Monastero di San Benedetto a Subiaco

Monastero di San Benedetto a Subiaco

Nei primi anni del Medioevo un eremita che poi divenne San Benedetto da Norcia, dopo tre anni di isolamento dal mondo, decise di costruire sui resti della Villa di Nerone il suo monastero. Nel corso dei secoli il Monastero di San Benedetto, o Sacro Speco, è divenuto un luogo di culto visitato da tutto il mondo nel quale è custodita anche la grotta in cui il Santo si ritirò prima della sua vita cenobitica.

Le cascate di trevi nel Lazio

Le cascate di trevi nel Lazio

Ripercorriamo adesso brevemente il corso del fiume. La sorgente dell’Aniene è posta a 1200 m s.l.m. Poco dopo Trevi, dopo aver formato le omonime cascate, riceve le acque del Simbrivio.

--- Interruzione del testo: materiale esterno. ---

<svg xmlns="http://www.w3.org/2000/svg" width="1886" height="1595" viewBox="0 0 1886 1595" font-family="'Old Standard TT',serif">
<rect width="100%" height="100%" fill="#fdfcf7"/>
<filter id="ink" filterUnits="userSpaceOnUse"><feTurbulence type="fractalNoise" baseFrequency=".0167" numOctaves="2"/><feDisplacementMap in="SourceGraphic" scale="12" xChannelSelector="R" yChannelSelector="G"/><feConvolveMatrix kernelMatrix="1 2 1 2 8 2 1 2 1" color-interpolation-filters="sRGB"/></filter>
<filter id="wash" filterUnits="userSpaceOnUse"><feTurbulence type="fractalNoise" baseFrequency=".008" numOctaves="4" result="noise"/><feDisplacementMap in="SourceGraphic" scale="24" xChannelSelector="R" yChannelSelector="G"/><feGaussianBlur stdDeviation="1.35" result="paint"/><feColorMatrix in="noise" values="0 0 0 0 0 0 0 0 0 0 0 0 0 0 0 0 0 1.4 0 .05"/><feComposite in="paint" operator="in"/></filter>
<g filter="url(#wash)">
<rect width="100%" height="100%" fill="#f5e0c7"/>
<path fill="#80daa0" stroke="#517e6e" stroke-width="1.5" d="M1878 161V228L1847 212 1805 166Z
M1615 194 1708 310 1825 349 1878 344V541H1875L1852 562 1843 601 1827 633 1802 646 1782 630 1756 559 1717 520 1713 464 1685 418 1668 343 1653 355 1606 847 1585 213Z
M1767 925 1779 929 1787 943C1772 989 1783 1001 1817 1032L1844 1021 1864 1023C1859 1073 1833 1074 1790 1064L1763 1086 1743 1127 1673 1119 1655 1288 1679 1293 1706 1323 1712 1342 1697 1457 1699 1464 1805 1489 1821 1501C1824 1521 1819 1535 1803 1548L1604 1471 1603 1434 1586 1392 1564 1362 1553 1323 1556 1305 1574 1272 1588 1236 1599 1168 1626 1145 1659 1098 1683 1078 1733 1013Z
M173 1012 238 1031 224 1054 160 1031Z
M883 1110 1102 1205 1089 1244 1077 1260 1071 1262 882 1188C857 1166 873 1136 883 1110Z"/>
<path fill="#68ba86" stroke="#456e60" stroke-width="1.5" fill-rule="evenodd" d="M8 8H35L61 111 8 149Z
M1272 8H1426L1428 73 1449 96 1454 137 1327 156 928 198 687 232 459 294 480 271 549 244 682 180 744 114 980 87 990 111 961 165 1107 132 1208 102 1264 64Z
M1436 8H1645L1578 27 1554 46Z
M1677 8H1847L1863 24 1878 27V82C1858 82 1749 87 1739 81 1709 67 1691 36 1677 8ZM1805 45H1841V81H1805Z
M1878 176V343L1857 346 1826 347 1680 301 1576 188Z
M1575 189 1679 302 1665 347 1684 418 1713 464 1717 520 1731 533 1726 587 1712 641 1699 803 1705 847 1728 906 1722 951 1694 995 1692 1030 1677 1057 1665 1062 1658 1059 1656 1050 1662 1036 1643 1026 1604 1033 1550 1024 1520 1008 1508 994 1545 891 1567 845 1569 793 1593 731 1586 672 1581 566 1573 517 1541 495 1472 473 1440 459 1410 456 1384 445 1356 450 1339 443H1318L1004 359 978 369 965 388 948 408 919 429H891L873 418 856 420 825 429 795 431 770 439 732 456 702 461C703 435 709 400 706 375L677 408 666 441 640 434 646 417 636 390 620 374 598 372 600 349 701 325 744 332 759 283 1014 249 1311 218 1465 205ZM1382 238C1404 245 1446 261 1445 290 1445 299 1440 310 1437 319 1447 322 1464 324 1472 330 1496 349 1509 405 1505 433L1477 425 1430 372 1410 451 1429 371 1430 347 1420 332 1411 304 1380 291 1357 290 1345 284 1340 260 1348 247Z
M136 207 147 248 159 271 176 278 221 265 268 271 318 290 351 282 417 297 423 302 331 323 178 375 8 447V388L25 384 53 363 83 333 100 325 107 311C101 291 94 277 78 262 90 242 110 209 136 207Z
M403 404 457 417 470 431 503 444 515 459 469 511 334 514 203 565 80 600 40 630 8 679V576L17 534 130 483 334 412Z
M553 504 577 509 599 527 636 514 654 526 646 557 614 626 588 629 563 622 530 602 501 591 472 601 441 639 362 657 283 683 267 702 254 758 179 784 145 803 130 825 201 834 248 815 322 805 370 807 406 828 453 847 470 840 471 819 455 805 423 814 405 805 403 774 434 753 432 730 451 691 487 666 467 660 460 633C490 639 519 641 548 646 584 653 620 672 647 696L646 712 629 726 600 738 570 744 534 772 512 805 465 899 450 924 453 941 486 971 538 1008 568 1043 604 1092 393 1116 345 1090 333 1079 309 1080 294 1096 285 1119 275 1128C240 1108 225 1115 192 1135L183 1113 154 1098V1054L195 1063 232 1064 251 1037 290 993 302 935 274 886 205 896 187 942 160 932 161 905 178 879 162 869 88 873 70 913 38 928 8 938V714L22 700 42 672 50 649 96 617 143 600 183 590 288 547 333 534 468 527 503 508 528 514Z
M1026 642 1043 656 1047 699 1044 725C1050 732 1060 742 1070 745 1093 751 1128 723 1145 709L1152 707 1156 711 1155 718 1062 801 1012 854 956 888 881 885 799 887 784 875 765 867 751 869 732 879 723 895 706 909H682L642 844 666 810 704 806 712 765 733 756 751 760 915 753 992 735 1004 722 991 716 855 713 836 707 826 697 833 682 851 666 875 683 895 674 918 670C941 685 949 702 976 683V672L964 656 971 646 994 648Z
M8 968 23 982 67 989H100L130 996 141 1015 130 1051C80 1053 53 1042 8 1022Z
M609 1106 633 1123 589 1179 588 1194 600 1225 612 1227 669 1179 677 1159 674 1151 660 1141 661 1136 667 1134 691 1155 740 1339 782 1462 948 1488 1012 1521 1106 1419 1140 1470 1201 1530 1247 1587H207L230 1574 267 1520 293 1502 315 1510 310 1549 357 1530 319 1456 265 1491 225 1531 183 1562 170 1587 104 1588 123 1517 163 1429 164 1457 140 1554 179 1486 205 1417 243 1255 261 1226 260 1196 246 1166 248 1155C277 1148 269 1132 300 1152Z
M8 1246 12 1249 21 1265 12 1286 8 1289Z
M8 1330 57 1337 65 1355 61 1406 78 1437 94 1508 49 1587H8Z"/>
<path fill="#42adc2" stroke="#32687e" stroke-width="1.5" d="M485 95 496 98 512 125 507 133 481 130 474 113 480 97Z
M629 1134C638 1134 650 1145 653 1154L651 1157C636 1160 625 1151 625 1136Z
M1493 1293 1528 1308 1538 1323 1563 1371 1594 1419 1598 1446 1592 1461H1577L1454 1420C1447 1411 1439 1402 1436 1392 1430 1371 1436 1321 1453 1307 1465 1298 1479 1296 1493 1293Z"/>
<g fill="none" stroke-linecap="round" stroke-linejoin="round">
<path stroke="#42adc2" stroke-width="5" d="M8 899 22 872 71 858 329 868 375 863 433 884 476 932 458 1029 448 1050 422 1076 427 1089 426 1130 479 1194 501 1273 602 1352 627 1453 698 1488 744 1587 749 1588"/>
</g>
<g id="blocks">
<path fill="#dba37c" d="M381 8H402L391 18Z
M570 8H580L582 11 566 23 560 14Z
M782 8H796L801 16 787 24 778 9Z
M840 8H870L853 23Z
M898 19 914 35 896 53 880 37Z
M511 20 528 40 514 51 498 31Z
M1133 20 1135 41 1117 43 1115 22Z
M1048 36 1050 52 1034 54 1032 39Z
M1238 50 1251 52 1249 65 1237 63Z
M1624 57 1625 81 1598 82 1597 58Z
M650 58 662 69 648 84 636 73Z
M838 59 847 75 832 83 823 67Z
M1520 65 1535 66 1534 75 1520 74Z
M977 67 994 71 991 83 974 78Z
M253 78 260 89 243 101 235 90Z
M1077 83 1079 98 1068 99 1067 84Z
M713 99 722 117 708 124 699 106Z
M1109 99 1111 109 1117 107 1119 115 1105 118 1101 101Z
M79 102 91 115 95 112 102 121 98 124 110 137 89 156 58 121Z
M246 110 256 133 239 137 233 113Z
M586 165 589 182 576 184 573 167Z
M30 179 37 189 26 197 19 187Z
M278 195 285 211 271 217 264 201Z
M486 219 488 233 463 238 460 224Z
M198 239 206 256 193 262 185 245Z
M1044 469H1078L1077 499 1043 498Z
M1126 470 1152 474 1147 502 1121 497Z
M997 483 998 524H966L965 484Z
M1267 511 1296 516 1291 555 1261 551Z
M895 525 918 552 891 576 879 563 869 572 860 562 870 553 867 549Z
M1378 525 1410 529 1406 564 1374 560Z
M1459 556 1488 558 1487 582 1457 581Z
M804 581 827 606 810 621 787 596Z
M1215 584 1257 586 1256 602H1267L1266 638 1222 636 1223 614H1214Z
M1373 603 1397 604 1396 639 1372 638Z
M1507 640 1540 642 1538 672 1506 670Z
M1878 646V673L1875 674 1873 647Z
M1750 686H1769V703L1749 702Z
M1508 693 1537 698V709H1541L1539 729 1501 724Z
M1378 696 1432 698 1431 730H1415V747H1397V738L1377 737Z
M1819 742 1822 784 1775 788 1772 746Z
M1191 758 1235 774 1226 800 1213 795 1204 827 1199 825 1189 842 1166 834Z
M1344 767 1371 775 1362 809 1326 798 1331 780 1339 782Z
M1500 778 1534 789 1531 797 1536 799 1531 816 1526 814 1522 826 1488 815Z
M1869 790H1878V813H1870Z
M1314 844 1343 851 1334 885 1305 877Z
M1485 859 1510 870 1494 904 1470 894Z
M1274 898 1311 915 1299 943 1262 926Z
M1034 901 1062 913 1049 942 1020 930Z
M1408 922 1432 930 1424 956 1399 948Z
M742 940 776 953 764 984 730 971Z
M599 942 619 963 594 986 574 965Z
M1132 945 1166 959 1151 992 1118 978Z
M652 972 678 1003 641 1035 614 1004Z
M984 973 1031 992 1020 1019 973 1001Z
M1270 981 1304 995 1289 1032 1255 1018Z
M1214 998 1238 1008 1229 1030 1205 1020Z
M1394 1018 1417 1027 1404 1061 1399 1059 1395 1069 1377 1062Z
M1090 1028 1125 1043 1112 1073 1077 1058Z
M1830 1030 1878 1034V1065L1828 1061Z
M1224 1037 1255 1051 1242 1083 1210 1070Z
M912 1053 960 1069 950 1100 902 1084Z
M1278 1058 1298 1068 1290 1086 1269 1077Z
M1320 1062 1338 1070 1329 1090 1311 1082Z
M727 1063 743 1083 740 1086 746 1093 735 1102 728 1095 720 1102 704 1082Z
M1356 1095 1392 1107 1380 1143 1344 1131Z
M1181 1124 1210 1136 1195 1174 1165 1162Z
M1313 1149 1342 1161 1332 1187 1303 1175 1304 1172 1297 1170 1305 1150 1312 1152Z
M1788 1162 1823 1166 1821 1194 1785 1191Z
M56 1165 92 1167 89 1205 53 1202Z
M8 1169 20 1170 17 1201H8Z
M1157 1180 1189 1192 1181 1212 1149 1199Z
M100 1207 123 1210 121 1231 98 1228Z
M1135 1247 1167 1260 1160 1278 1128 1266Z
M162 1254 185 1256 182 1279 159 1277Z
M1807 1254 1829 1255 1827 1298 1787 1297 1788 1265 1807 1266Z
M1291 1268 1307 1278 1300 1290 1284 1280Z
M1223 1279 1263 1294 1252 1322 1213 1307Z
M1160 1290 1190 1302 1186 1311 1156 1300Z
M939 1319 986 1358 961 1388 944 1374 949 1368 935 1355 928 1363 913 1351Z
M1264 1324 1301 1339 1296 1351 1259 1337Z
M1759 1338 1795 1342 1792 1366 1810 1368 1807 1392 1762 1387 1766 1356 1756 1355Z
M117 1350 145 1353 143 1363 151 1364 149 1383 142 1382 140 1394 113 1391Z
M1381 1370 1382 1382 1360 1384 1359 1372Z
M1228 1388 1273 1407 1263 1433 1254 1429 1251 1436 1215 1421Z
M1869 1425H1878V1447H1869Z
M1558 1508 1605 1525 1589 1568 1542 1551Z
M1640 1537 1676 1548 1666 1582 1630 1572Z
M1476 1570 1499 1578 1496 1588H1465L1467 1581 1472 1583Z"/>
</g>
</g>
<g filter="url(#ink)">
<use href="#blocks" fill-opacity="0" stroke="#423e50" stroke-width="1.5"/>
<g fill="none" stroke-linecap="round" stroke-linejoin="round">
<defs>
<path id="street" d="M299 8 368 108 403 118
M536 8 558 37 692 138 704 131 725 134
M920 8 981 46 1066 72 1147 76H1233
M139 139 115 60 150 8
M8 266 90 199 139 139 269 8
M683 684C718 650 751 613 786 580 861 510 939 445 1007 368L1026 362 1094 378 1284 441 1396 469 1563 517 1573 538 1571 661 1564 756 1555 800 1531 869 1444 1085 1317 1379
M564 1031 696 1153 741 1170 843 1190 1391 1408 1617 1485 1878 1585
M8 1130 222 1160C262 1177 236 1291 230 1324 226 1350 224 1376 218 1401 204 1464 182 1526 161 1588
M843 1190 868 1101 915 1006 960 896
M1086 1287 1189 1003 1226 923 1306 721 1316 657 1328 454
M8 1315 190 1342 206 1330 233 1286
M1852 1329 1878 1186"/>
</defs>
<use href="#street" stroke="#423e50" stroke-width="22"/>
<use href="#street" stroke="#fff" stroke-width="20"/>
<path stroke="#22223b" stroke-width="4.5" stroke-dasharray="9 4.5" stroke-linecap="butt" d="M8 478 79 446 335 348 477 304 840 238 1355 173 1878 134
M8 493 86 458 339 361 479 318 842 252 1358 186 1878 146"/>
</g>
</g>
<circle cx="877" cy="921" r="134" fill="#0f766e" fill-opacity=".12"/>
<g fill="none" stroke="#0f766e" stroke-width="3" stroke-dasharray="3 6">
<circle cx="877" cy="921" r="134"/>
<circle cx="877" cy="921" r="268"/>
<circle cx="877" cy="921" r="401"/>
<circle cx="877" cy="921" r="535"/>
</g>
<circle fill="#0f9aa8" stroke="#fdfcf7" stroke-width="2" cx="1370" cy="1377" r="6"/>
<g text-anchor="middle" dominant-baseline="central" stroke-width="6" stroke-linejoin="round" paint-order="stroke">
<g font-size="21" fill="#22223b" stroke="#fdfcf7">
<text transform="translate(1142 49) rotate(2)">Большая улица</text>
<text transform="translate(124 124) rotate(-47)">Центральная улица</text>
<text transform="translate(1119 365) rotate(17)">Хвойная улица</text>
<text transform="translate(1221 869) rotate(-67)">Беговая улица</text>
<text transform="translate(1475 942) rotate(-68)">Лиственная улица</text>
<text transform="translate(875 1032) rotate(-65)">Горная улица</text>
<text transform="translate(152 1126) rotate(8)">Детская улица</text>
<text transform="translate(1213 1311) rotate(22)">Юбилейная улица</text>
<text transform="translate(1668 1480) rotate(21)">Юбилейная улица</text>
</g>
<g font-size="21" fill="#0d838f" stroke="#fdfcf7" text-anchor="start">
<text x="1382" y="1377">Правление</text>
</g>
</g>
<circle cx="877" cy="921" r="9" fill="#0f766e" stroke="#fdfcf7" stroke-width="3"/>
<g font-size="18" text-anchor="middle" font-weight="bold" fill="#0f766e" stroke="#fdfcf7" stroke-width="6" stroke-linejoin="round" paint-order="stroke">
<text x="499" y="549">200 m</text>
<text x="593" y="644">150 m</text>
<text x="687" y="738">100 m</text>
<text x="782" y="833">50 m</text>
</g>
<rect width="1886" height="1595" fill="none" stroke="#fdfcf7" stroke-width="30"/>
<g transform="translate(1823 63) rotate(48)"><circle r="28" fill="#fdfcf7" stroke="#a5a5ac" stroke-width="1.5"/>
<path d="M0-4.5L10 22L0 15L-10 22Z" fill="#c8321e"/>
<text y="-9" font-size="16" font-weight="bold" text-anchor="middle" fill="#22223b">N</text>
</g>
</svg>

Laghetto di San Benedetto a Subiaco

Laghetto di San Benedetto a Subiaco

Arriva poi nei pressi di Jenne e, dopo aver formato il laghetto di San Benedetto, bagna Subiaco. Da qui prosegue verso Agosta, dove viene alimentato dalle sorgenti dell’Acqua Claudia e dell’Acqua Marcia. Arriva poi nel territorio di Arsoli e Marano Equo e di seguito compie un salto di 160 m con la cascata di Tivoli. Quindi prosegue verso Roma.

Cascate a Tivoli

Cascate a Tivoli

Una leggenda avvolge il nome del fiume. Anticamente, prima dei romani, il fiume era noto con il nome di Parensio. Sembra che il nome Aniene derivi dal re etrusco Anio, che nelle sue acque trovò la morte. Anio aveva una figlia molto bella di nome Salea, che amava immensamente. Di lei si invaghì Catillo, un ragazzo originario dell’Arcadia, padre di Tiburto, Coras e Catillo minore, i mitici fondatori di Tivoli.
Una notte Catillo rapì la giovane. Anio si lanciò all’inseguimento dei due per salvare la figlia, proprio durante un temporale che aveva causato la piena del fiume. All’altezza di Subiaco, noncurante degli ammonimenti dei suoi soldati, Anio attraversò il fiume per raggiungere Salea e qui fu inghiottito dalle sue acque e trovò la morte. Secondo alcuni la leggenda continua con l’impresa dello spirito di Anio che riuscì comunque a mettere in salvo la figlia.